*Record extracts:*

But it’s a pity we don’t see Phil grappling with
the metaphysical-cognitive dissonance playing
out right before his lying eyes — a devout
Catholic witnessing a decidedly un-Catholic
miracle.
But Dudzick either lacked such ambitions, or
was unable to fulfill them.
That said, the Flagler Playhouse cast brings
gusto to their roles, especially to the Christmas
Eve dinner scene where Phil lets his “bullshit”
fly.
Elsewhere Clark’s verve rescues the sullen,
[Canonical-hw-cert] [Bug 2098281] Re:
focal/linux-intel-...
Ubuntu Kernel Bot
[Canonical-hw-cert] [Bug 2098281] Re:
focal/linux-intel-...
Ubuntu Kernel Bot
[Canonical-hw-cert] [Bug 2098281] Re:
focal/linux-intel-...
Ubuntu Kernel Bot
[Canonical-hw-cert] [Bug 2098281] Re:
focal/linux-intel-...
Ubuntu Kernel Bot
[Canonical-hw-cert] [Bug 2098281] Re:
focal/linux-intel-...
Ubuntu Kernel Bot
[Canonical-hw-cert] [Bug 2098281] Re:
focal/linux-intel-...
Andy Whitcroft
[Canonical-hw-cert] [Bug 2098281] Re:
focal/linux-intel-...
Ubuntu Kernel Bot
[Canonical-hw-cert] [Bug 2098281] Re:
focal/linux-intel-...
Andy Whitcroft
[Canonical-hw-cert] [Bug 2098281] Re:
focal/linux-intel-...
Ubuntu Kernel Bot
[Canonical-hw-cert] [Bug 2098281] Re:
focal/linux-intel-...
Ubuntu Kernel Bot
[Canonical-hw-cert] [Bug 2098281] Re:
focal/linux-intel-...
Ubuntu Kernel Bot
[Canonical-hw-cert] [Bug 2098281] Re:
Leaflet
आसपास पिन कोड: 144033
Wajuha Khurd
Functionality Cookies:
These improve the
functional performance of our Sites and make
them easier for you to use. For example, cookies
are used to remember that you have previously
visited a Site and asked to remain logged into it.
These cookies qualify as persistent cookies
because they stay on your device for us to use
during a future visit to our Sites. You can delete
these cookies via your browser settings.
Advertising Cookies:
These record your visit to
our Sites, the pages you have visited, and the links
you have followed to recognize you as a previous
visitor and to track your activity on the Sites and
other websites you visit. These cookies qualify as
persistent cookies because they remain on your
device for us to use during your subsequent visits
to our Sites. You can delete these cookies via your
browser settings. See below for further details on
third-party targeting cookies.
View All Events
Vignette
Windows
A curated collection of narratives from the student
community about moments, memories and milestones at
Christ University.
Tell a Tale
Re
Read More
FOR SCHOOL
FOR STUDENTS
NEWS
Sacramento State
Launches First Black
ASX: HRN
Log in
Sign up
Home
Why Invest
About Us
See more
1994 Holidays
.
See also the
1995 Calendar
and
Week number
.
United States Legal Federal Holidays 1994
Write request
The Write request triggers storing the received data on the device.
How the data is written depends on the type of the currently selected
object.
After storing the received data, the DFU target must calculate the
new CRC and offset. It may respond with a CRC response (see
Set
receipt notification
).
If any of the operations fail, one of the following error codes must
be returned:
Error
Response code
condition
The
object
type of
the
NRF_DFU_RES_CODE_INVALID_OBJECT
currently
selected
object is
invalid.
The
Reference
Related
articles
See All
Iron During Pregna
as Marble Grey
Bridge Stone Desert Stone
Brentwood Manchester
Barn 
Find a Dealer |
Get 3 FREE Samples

*Work task:*
Print every line of the data above in its original order, with no changes, additions or omissions.

*Answer to this exercise:*
But it’s a pity we don’t see Phil grappling with
the metaphysical-cognitive dissonance playing
out right before his lying eyes — a devout
Catholic witnessing a decidedly un-Catholic
miracle.
But Dudzick either lacked such ambitions, or
was unable to fulfill them.
That said, the Flagler Playhouse cast brings
gusto to their roles, especially to the Christmas
Eve dinner scene where Phil lets his “bullshit”
fly.
Elsewhere Clark’s verve rescues the sullen,
[Canonical-hw-cert] [Bug 2098281] Re:
focal/linux-intel-...
Ubuntu Kernel Bot
[Canonical-hw-cert] [Bug 2098281] Re:
focal/linux-intel-...
Ubuntu Kernel Bot
[Canonical-hw-cert] [Bug 2098281] Re:
focal/linux-intel-...
Ubuntu Kernel Bot
[Canonical-hw-cert] [Bug 2098281] Re:
focal/linux-intel-...
Ubuntu Kernel Bot
[Canonical-hw-cert] [Bug 2098281] Re:
focal/linux-intel-...
Ubuntu Kernel Bot
[Canonical-hw-cert] [Bug 2098281] Re:
focal/linux-intel-...
Andy Whitcroft
[Canonical-hw-cert] [Bug 2098281] Re:
focal/linux-intel-...
Ubuntu Kernel Bot
[Canonical-hw-cert] [Bug 2098281] Re:
focal/linux-intel-...
Andy Whitcroft
[Canonical-hw-cert] [Bug 2098281] Re:
focal/linux-intel-...
Ubuntu Kernel Bot
[Canonical-hw-cert] [Bug 2098281] Re:
focal/linux-intel-...
Ubuntu Kernel Bot
[Canonical-hw-cert] [Bug 2098281] Re:
focal/linux-intel-...
Ubuntu Kernel Bot
[Canonical-hw-cert] [Bug 2098281] Re:
Leaflet
आसपास पिन कोड: 144033
Wajuha Khurd
Functionality Cookies:
These improve the
functional performance of our Sites and make
them easier for you to use. For example, cookies
are used to remember that you have previously
visited a Site and asked to remain logged into it.
These cookies qualify as persistent cookies
because they stay on your device for us to use
during a future visit to our Sites. You can delete
these cookies via your browser settings.
Advertising Cookies:
These record your visit to
our Sites, the pages you have visited, and the links
you have followed to recognize you as a previous
visitor and to track your activity on the Sites and
other websites you visit. These cookies qualify as
persistent cookies because they remain on your
device for us to use during your subsequent visits
to our Sites. You can delete these cookies via your
browser settings. See below for further details on
third-party targeting cookies.
View All Events
Vignette
Windows
A curated collection of narratives from the student
community about moments, memories and milestones at
Christ University.
Tell a Tale
Re
Read More
FOR SCHOOL
FOR STUDENTS
NEWS
Sacramento State
Launches First Black
ASX: HRN
Log in
Sign up
Home
Why Invest
About Us
See more
1994 Holidays
.
See also the
1995 Calendar
and
Week number
.
United States Legal Federal Holidays 1994
Write request
The Write request triggers storing the received data on the device.
How the data is written depends on the type of the currently selected
object.
After storing the received data, the DFU target must calculate the
new CRC and offset. It may respond with a CRC response (see
Set
receipt notification
).
If any of the operations fail, one of the following error codes must
be returned:
Error
Response code
condition
The
object
type of
the
NRF_DFU_RES_CODE_INVALID_OBJECT
currently
selected
object is
invalid.
The
Reference
Related
articles
See All
Iron During Pregna
as Marble Grey
Bridge Stone Desert Stone
Brentwood Manchester
Barn 
Find a Dealer |
Get 3 FREE Samples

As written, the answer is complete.